"Wichtig mit dem Geliebten zu sein": 33-jährige Frau tauschte wohlhabenden Albion für eine Hütte in Peru

Liebe ist eine mächtige Kraft, die Menschen dazu bringt, ihre gesamte Lebenseinstellung zu überdenken und unerwartete Dinge zu tun. Die 33-jährige Londonerin Caroline Knight verliebte sich so sehr, dass sie das neblige Albion vergaß und die Vorzüge der Zivilisation gegen ein Leben mit ihrem Geliebten in einer Hütte im Amazonasdschungel eintauschte. 

Caroline lebt jetzt mit ihrem 20-jährigen Freund Romulo Roque in einem kleinen Dorf im Osten Perus und hilft ihm beim Kakaoanbau. Jetzt ist ihr neues Zuhause 100 Kilometer vom nächsten Supermarkt entfernt und ist eine Hütte aus Brettern und Blech. Die Britin wäscht ihre Wäsche im Fluss, kocht in einem Holzofen und verbringt die meiste Zeit auf der Plantage mit ihrem geliebten Romulo.
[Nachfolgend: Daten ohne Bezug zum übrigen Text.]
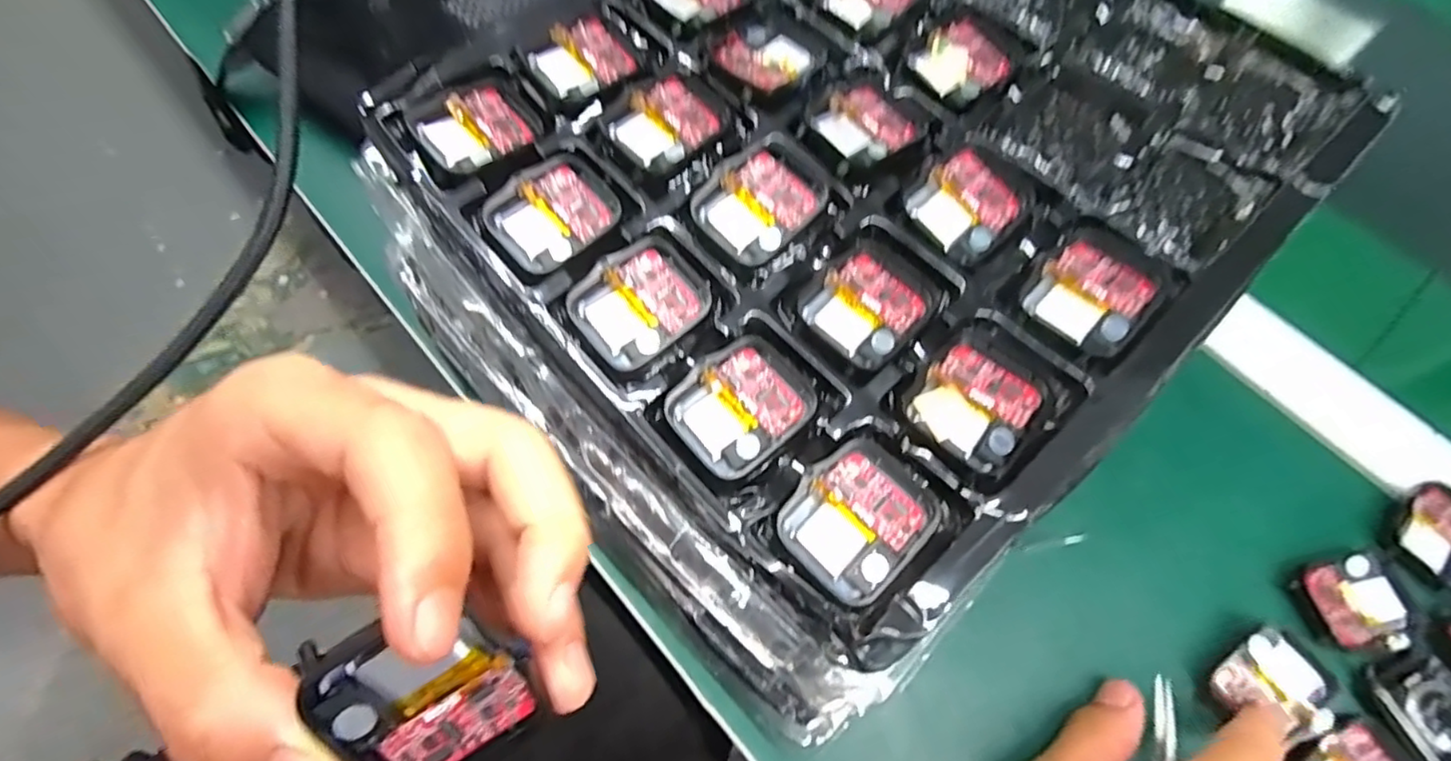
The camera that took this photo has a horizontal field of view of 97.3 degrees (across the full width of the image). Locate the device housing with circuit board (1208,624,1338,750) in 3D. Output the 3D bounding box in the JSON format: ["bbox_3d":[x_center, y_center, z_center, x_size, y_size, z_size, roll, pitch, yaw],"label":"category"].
[{"bbox_3d":[0.224,0.125,0.261,0.043,0.009,0.037,-23,70,-10],"label":"device housing with circuit board"}]

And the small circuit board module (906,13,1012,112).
[{"bbox_3d":[0.096,-0.130,0.262,0.040,0.005,0.036,-37,73,-15],"label":"small circuit board module"}]

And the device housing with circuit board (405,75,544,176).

Diese Veränderung in Carolines Leben kam nach einer Reise nach Peru, die die Frau im März 2020 unternahm, bevor die Quarantäne verhängt wurde. Knight plante, in dem südamerikanischen Land eine Zeit lang als Yogalehrerin zu arbeiten und dabei auch die Kultur und Natur des Landes zu erleben.

“Als ich nach Peru kam, um in einem Gesundheitscamp zu unterrichten, dachte ich, ich würde zehn Tage dort bleiben, zurück nach London fahren und alles vergessen. Aber 326 Tage später, in der Isolation, habe ich mich wahnsinnig verliebt und mein Leben verändert.”

In einem fremden Land wird Caroline durch eine Coronavirus-Epidemie auf unbestimmte Zeit aufgehalten und lernt den jungen Romulo kennen, einen einfachen Kerl aus dem Hinterland, der auf einer Plantage im Dschungel wertvolle Rohstoffe für Schokolade anbaut. Obwohl Knight fast alles verloren hat, was sie gewohnt war, in der Gegend von Stoke-Newington im Norden Londons zu leben, bereut sie es nicht. 

Als die Frau Rщmulo kennenlernte, wurde ihr klar, dass es Liebe auf den ersten Blick war, obwohl er definitiv kein beneidenswerter Verlobter war. Er sieht ganz normal aus und arbeitet als Arbeiter auf einer Plantage. Zu seinen Aufgaben gehört es, sich um die Maultiere und Pferde zu kümmern, die in den abgelegenen Gegenden Perus noch viel harte Arbeit leisten.

Nach einiger Zeit fand die britische Botschaft in Peru einen Weg, ihre in einem fremden Land gestrandeten Bürger wieder nach Hause zu bringen. Caroline und 17 andere Bürger des Königreichs wurden eingeladen, in die nächstgelegene Stadt, Puerto Maldonado, zu kommen, und von dort wurde ihnen eine Heimkehr versprochen. Knight stand vor einer schwierigen Entscheidung, aber sie traf sie und blieb im Dschungel.

Eine Zeit lang lebte die Britin mit ihrem Romulo, dessen Mutter und sechs Geschwistern in einem Holzhaus mit Wellblechdach. Nachdem Caroline in das Leben des Jungen getreten war, beschloss er, seine Arbeit für seinen Vermieter aufzugeben und begann, die Plantage seines Vaters, die nach dessen Tod 2017 aufgegeben worden war, wiederherzustellen.

Die Kakaobäume wuchsen im Dschungel, zwei Autostunden von Romulos Dorf entfernt, und das Paar beschloss, auf seine Plantage zu ziehen. Dort mietete Romulo eine Hütte von einem der Indianer und sie wurde zur Heimat einer kleinen internationalen Familie. Caroline sagt, dass die Arbeit des Kakaoanbaus sehr hart, aber durchaus lukrativ ist. Die Arbeit von Romulo und Caroline hat bereits die ersten Früchte getragen – die erste reine Schokolade von ihrer eigenen Plantage ist bereit, nach Großbritannien verschifft zu werden. Das Ehepaar hofft, dass ihr Geschäft erfolgreich sein wird.